Query Processing

Last updated Nov 8, 2022 Edit Source

# Query Processing

Given a query, we need to devise an algorithm to obtain the desired result

Select B, D From R, S Where R.A = “c” AND S.E = 2 AND R.C=S.C Some possible solutions:

Cartesian product -> Select tuple -> Project
Select tuple -> Natural join ->Project
Index to select R tuples -> Use S.C index to select found R.C values -> Remove S.E != 2 -> Join matching

Notations:

R: a relation/table
T(R): number of tuples in R
B(R): number of blocks needed to hold tuples of R
V(R, a): number of distinct values of attribute a in R Assumptions for analysis:

Main memory is organized as input buffers (for holding data for computations) and output buffers (for storing results) each being the size of 1 block.
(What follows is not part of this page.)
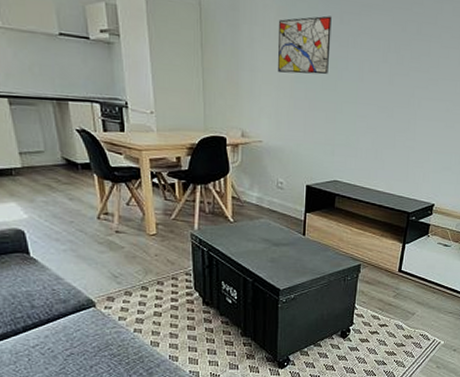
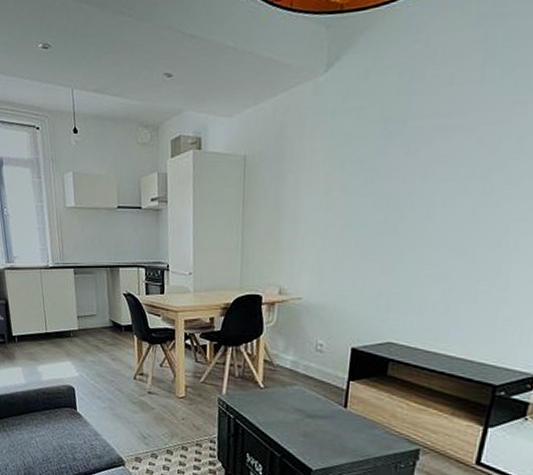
wall art: present [278,16,332,75] -> none [325,149,394,220]

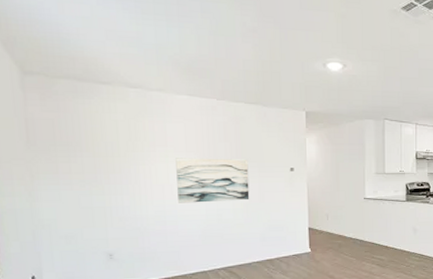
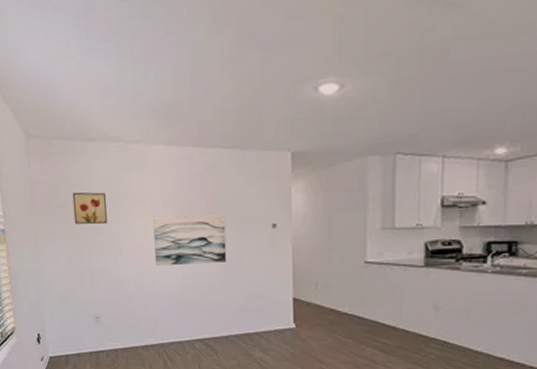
wall art: none [81,131,124,164] -> present [72,192,107,225]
Let M represent the number of input buffers available.
Relation R is clustered if its tuples are packed into as few blocks as possible. If T(R) = 1,000 and each block can hold 1000 tuples, B(R) = 100
- We assume R is clustered. If not clustered, it may take T(R) disk I/Os rather than B(R) to read all the tuples
Ignore the final I/O cost for writing result in output buffer back to disk. Irrelevant to our calculations.